Identify each line in the records below that contains the word "step", and copy every such line in full.
-------------------------
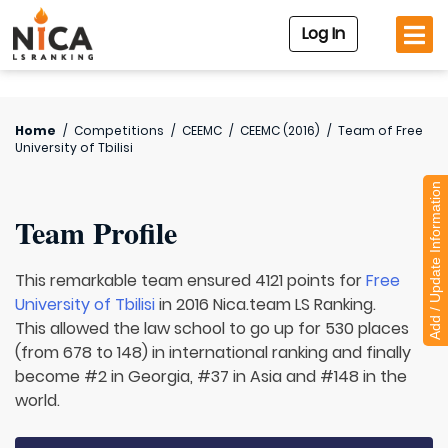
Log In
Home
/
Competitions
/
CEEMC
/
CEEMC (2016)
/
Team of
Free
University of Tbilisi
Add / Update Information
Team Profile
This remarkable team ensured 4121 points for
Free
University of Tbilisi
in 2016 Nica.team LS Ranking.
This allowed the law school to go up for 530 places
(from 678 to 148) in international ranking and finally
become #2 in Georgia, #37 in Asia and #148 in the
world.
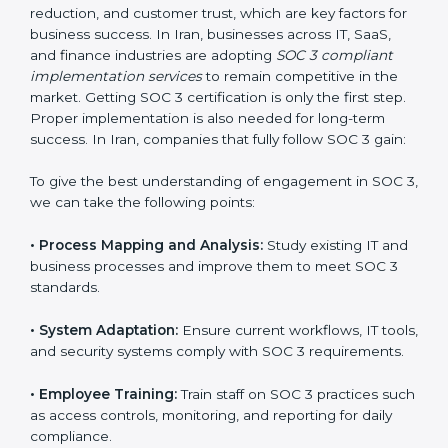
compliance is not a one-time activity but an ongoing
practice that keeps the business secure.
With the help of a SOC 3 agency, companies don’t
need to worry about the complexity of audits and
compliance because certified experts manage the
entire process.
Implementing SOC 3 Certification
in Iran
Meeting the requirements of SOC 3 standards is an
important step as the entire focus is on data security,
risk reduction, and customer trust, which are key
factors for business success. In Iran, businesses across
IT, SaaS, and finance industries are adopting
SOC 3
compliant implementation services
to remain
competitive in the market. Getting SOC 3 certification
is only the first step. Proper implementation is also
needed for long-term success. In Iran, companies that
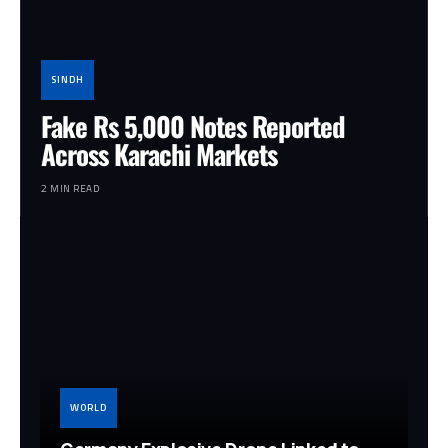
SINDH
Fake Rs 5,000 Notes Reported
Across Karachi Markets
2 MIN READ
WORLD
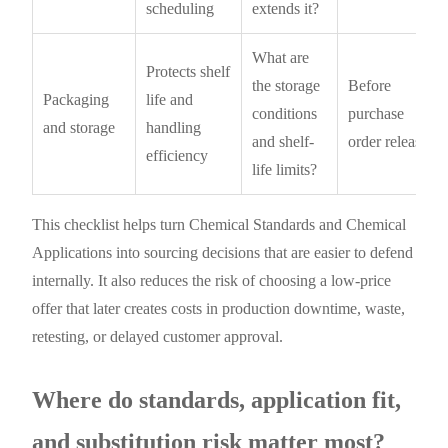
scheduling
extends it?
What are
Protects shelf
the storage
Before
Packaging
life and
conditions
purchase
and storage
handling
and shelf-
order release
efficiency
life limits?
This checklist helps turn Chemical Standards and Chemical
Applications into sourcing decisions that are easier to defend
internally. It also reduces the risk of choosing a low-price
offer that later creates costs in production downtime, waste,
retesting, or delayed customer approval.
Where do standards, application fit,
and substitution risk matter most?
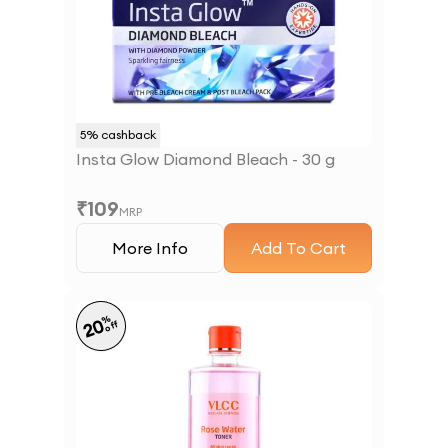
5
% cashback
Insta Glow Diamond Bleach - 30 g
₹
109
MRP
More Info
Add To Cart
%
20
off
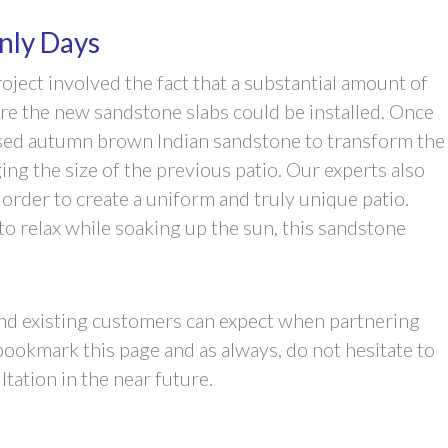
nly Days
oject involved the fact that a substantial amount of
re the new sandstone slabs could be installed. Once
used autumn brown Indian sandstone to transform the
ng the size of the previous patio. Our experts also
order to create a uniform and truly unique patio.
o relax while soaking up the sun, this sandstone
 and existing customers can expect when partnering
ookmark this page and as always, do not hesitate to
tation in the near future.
-------------------------
▸ **WRITTEN SOLUTION**:
important step as the entire focus is on data security,
is only the first step. Proper implementation is also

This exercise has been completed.